Task input:
────────────────
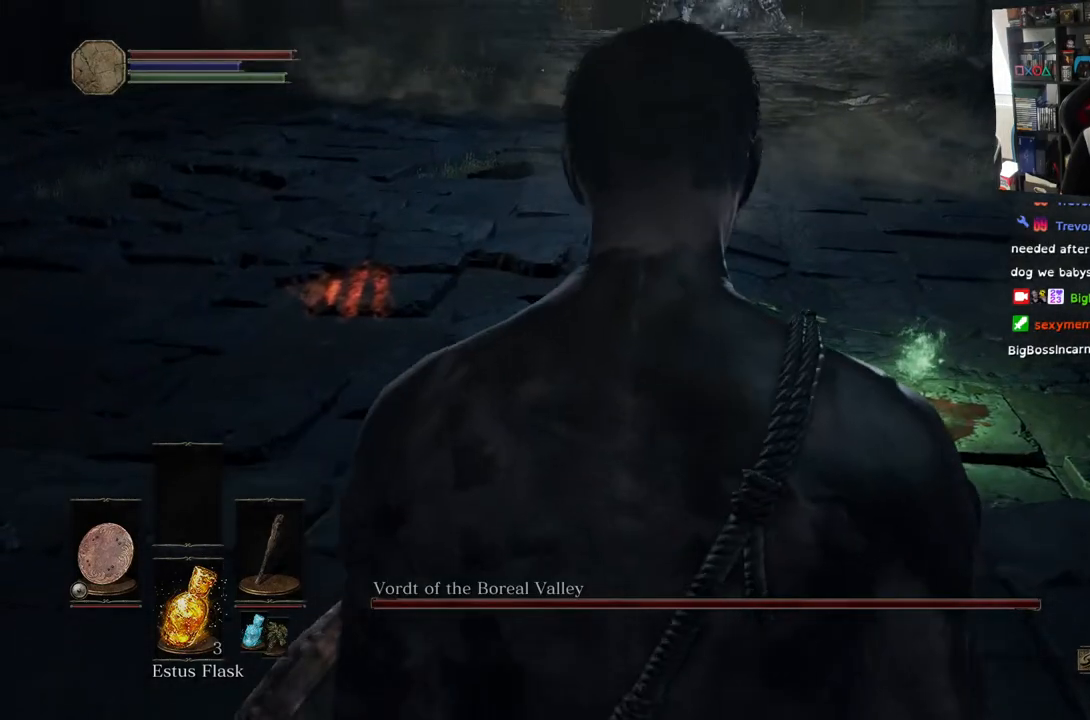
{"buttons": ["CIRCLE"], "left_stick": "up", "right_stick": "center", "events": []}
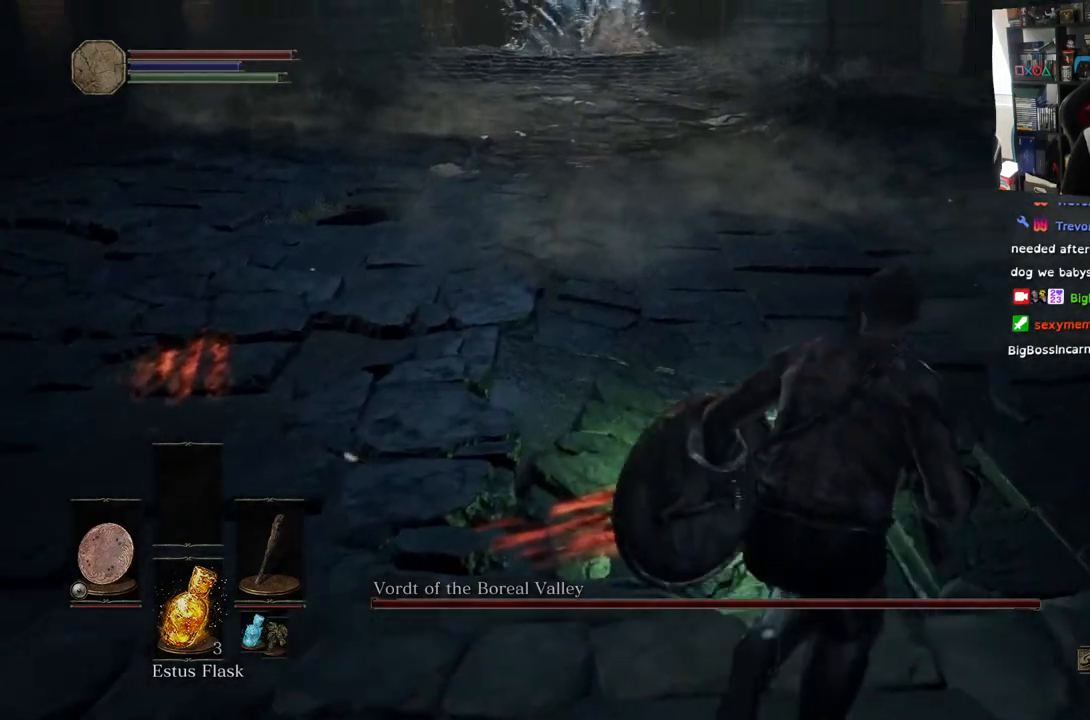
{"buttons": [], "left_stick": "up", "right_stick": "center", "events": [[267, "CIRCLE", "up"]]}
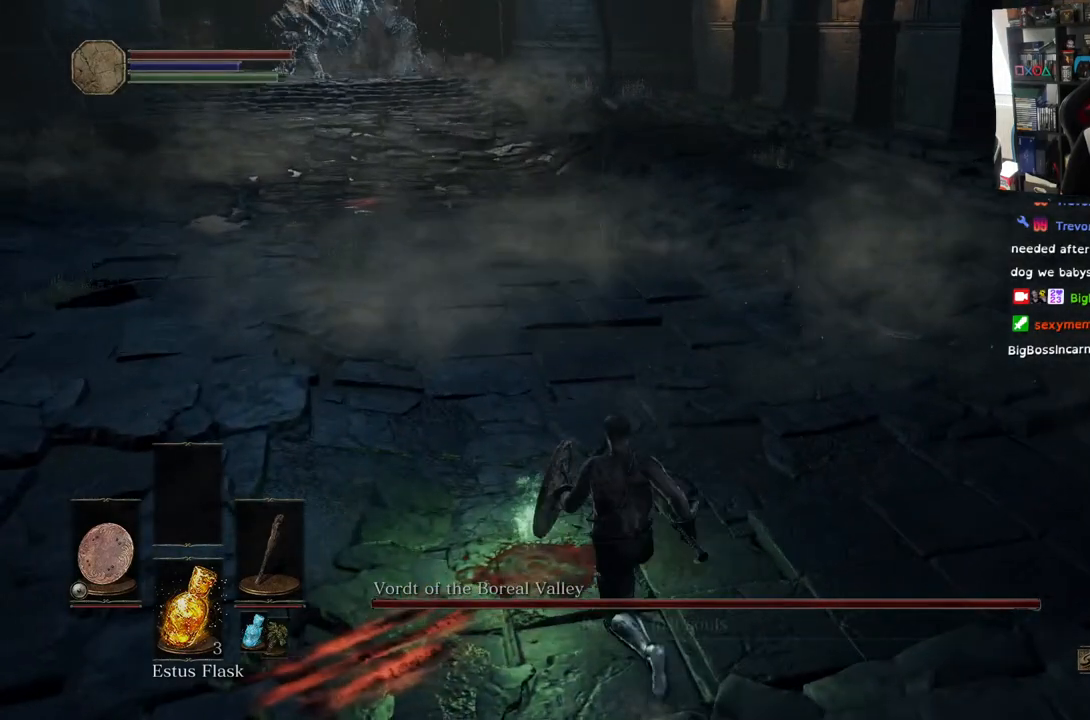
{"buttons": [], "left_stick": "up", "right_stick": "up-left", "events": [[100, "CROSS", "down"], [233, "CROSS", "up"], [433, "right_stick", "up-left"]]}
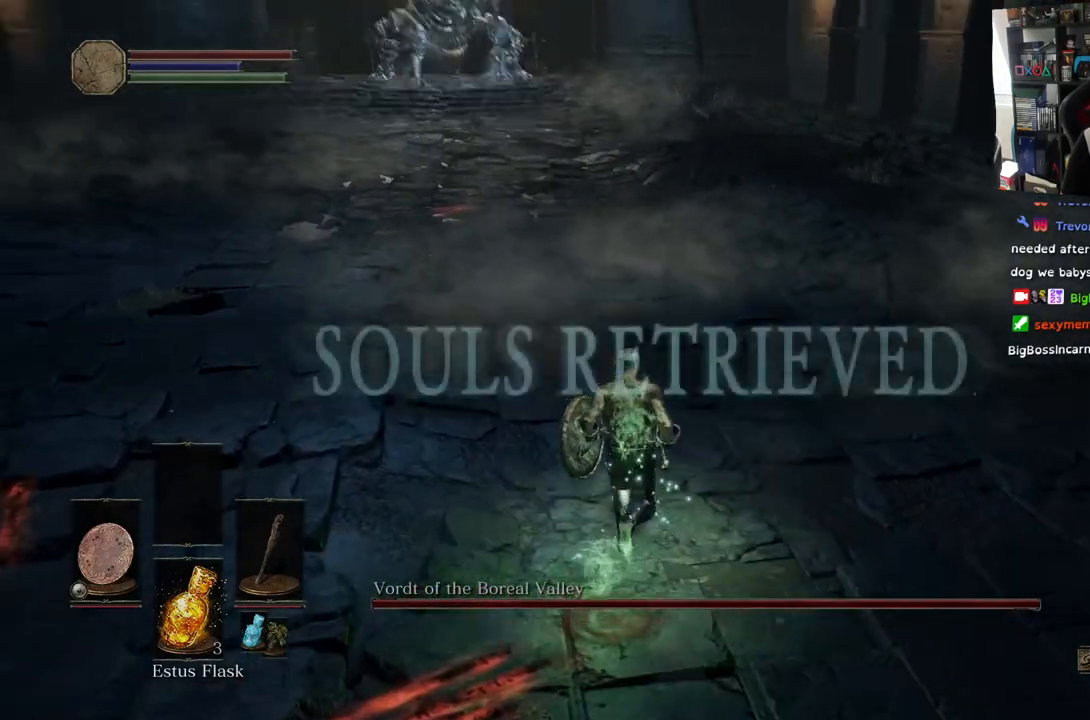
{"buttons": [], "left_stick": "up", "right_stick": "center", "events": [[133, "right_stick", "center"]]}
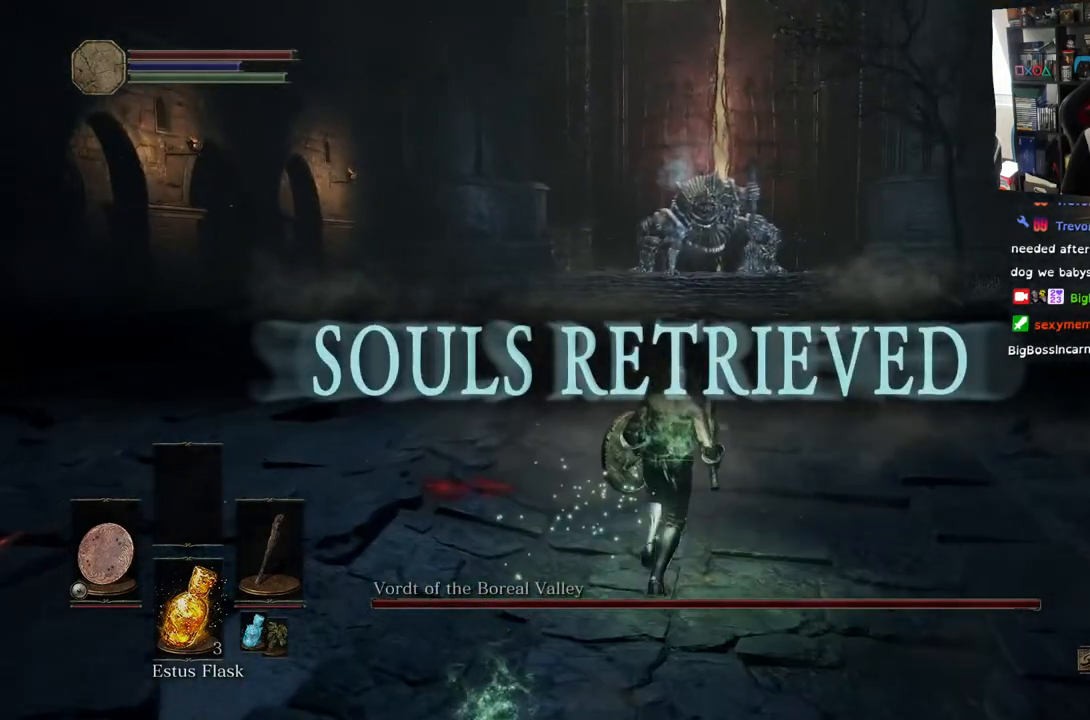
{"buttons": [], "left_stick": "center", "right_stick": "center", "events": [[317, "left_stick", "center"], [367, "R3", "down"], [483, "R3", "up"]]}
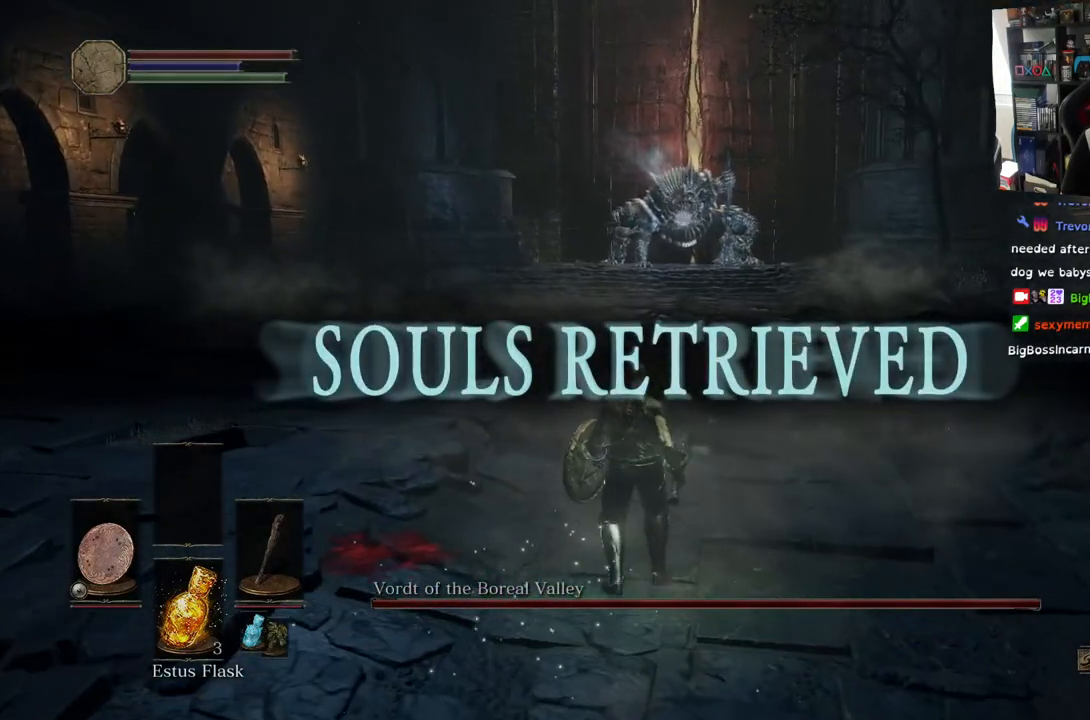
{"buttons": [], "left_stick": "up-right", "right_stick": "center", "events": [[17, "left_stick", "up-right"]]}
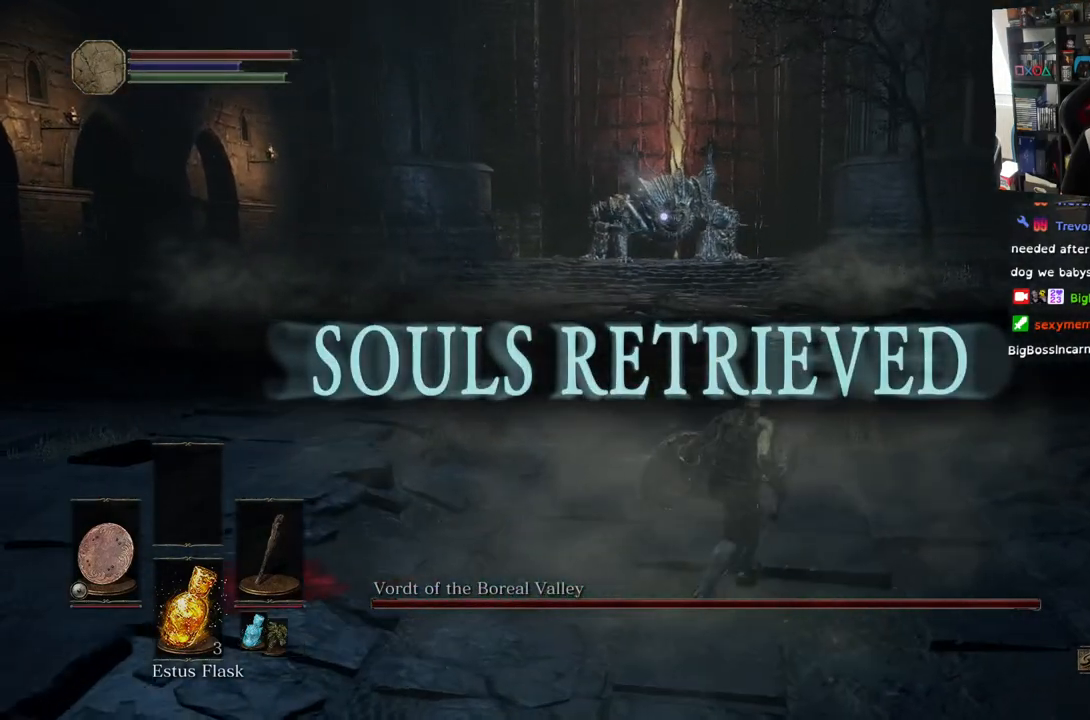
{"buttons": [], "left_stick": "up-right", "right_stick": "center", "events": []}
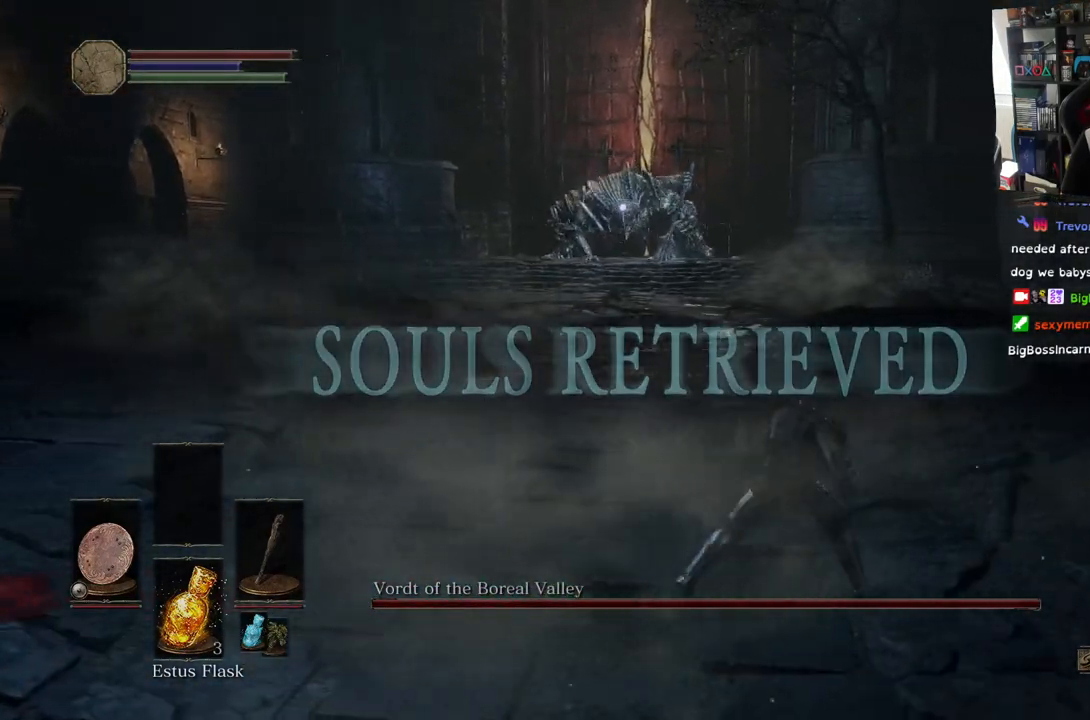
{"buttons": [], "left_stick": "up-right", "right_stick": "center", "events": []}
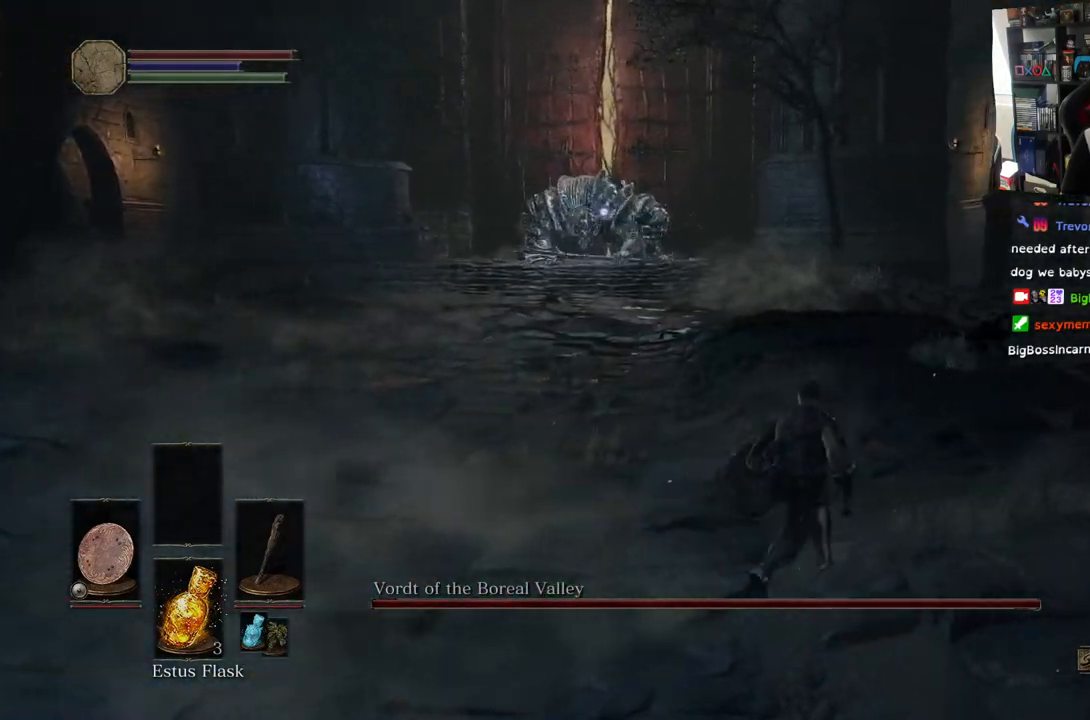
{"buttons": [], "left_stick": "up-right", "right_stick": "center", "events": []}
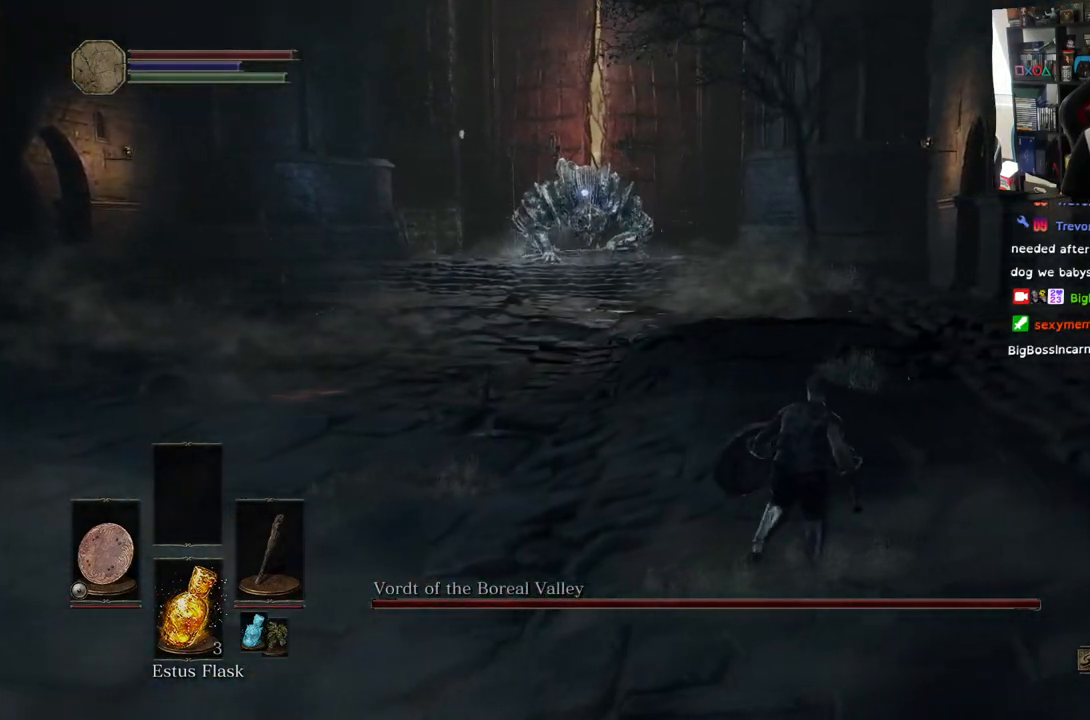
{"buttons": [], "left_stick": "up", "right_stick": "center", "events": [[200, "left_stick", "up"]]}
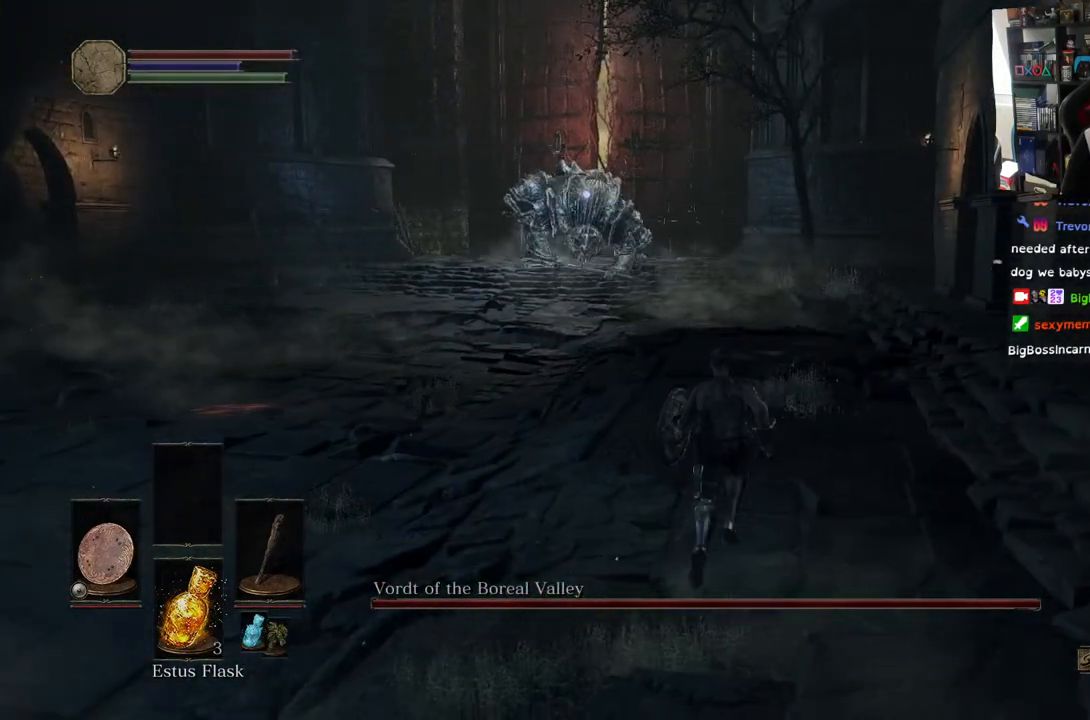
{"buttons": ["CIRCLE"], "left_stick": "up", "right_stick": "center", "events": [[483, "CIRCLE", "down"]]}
────────────────
Problem statement:
Copy out each line of the listing that holds "down".

Answer box:
{"buttons": [], "left_stick": "up", "right_stick": "up-left", "events": [[100, "CROSS", "down"], [233, "CROSS", "up"], [433, "right_stick", "up-left"]]}
{"buttons": [], "left_stick": "center", "right_stick": "center", "events": [[317, "left_stick", "center"], [367, "R3", "down"], [483, "R3", "up"]]}
{"buttons": ["CIRCLE"], "left_stick": "up", "right_stick": "center", "events": [[483, "CIRCLE", "down"]]}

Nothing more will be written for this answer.